"You have been singularly fortunate," said Leone, half enviously.
And the fair face of the Queen of Blondes grew troubled.
"Perhaps," she said, "all my troubles are to come. I should not like to believe that."
She was quite silent for some few minutes, then, with a sigh, she said:
"You have made me feel nervous, and I cannot tell why. What trouble could come to me? So far as I see, humanly speakingly, none. No money troubles could reach me; sickness would hardly be a trouble if those I loved were round me. Ah, well, that is common to every one." A look of startled intelligence came over her face. "I know one, and only one source of trouble," she said; "that would be if anything happened to Lord Chandos, to—to my husband; if he did not love me, or I lost him."

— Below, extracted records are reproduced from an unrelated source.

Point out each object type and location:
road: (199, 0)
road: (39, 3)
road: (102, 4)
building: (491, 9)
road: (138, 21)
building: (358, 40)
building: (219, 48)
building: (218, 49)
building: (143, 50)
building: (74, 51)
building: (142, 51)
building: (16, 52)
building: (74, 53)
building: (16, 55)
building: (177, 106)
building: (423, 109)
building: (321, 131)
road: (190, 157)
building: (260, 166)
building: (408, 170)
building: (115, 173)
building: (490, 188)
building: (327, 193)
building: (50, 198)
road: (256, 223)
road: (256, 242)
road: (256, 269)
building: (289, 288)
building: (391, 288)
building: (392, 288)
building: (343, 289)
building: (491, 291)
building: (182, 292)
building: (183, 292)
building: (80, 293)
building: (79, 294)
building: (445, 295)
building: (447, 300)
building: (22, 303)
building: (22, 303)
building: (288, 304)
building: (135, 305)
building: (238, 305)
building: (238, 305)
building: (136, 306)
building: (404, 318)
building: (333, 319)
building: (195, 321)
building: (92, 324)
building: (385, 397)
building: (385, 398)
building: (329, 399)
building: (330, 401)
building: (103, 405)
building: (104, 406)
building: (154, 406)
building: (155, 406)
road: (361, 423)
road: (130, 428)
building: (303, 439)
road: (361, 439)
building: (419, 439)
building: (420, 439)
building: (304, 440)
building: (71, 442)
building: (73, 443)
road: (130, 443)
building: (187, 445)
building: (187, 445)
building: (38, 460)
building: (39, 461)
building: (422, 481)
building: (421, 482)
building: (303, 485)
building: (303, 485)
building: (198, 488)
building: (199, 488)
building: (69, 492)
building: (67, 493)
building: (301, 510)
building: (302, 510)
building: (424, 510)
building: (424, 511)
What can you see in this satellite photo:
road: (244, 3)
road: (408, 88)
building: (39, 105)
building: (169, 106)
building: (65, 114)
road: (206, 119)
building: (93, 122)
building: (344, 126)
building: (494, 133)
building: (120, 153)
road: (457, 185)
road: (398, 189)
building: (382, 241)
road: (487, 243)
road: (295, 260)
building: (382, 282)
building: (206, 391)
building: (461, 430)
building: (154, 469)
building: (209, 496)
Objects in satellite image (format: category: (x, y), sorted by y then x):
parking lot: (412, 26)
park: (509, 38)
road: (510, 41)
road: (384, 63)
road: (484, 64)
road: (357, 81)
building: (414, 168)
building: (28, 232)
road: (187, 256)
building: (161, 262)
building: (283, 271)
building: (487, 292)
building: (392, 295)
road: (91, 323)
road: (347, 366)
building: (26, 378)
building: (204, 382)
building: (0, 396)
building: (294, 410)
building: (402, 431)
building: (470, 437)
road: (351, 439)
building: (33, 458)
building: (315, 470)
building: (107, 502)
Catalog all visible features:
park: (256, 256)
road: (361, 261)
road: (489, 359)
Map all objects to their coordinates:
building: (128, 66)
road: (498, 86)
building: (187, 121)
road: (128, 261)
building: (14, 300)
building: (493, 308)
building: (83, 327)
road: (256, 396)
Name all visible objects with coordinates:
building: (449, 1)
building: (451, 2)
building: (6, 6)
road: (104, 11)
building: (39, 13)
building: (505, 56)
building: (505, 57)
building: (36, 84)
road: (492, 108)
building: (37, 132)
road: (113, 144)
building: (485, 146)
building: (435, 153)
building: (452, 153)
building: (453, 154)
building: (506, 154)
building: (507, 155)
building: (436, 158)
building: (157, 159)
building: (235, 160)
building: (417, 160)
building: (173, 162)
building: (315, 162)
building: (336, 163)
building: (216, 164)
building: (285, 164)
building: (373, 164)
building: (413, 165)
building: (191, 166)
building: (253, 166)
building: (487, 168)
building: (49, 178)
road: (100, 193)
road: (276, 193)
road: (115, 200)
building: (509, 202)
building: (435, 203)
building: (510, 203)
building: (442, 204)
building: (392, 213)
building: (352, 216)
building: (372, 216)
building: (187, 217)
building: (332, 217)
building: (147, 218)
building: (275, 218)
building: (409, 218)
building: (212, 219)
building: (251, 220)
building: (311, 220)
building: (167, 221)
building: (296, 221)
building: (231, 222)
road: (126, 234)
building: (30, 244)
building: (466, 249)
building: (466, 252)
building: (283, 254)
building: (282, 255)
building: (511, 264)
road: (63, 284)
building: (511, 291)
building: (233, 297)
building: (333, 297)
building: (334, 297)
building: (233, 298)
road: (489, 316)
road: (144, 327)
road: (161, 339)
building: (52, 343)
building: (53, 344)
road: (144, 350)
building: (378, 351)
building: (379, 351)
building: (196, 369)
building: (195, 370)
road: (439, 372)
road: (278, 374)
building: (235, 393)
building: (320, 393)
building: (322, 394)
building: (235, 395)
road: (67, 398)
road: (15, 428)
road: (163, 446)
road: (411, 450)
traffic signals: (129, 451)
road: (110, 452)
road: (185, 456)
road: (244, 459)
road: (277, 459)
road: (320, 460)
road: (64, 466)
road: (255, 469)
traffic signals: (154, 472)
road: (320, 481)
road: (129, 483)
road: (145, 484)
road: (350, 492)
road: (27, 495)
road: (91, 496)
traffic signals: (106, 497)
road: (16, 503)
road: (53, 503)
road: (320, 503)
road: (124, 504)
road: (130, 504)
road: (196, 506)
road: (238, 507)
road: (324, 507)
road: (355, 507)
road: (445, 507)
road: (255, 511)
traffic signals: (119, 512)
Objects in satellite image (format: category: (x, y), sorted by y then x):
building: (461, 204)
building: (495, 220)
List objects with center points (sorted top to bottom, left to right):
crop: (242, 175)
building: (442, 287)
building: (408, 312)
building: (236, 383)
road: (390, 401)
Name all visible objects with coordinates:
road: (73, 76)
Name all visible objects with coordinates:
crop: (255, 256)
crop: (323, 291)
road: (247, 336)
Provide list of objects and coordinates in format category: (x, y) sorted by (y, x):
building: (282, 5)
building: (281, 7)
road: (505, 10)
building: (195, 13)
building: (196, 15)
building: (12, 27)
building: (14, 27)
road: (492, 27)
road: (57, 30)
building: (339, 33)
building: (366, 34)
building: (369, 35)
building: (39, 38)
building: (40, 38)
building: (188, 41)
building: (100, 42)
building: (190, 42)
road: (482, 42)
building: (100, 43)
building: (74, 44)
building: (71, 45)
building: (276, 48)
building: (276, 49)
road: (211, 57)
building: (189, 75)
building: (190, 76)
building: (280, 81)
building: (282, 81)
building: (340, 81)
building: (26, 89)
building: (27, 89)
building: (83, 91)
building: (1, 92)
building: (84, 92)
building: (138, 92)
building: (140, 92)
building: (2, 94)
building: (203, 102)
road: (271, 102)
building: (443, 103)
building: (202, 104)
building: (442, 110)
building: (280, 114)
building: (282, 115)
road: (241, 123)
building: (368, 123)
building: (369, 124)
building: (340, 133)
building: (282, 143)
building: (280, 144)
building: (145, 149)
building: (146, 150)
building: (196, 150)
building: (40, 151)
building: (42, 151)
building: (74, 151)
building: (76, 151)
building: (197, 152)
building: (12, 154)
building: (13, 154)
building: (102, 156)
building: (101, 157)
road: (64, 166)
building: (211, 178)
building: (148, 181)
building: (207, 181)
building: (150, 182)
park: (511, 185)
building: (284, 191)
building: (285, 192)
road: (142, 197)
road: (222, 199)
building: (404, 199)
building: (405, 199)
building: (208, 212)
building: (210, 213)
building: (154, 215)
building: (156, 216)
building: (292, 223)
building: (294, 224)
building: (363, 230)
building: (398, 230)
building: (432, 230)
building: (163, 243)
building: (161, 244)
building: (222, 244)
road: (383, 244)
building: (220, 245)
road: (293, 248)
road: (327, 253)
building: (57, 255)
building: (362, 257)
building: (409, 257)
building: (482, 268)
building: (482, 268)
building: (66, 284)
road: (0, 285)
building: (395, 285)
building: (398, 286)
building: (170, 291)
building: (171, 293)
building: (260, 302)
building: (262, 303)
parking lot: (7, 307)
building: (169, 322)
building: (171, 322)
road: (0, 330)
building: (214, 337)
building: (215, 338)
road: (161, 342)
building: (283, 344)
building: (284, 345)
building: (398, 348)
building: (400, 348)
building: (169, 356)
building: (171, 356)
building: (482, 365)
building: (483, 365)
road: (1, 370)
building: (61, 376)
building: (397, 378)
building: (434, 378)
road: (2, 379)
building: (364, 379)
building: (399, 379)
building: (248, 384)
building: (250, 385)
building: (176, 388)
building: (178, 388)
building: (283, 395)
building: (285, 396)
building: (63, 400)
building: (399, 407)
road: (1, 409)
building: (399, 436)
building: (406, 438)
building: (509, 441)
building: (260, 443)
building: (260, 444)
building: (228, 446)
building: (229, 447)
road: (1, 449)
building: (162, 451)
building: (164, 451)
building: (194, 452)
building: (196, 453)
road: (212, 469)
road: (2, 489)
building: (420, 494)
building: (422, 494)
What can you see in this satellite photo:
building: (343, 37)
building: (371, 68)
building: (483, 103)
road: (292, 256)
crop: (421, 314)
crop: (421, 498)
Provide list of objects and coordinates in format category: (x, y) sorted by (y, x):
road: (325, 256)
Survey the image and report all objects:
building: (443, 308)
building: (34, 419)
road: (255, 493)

She sighed as she uttered the last words, and the heart of the gifted singer was touched by the noblest, kindest pity; she looked into the fair, flower-like face.
"You love your husband then?" she said, with a gentle, caressing voice.
"Love him," replied Lady Chandos, her whole soul flashing in her eyes—"love him? Ah, that seems to me a weak word! My husband is all the world, all life to me. It is strange that I should speak to you, a stranger, in this manner; but, as I told you before, my heart warms to you in some fashion that I do not myself understand. I am not like most people. I have so few to love. No father, no mother, no sisters, or brothers. I have no one in the wide world but my husband; he is more to me than most husbands are to most wives—he is everything."
Leone looked down on that fair, sweet face with loving eyes; the very depths of her soul were touched by those simple words; she prayed God that she might always remember them. There was infinite pathos in her voice and in her face when she said:
"You are very happy, then, with your husband, Lady Marion?"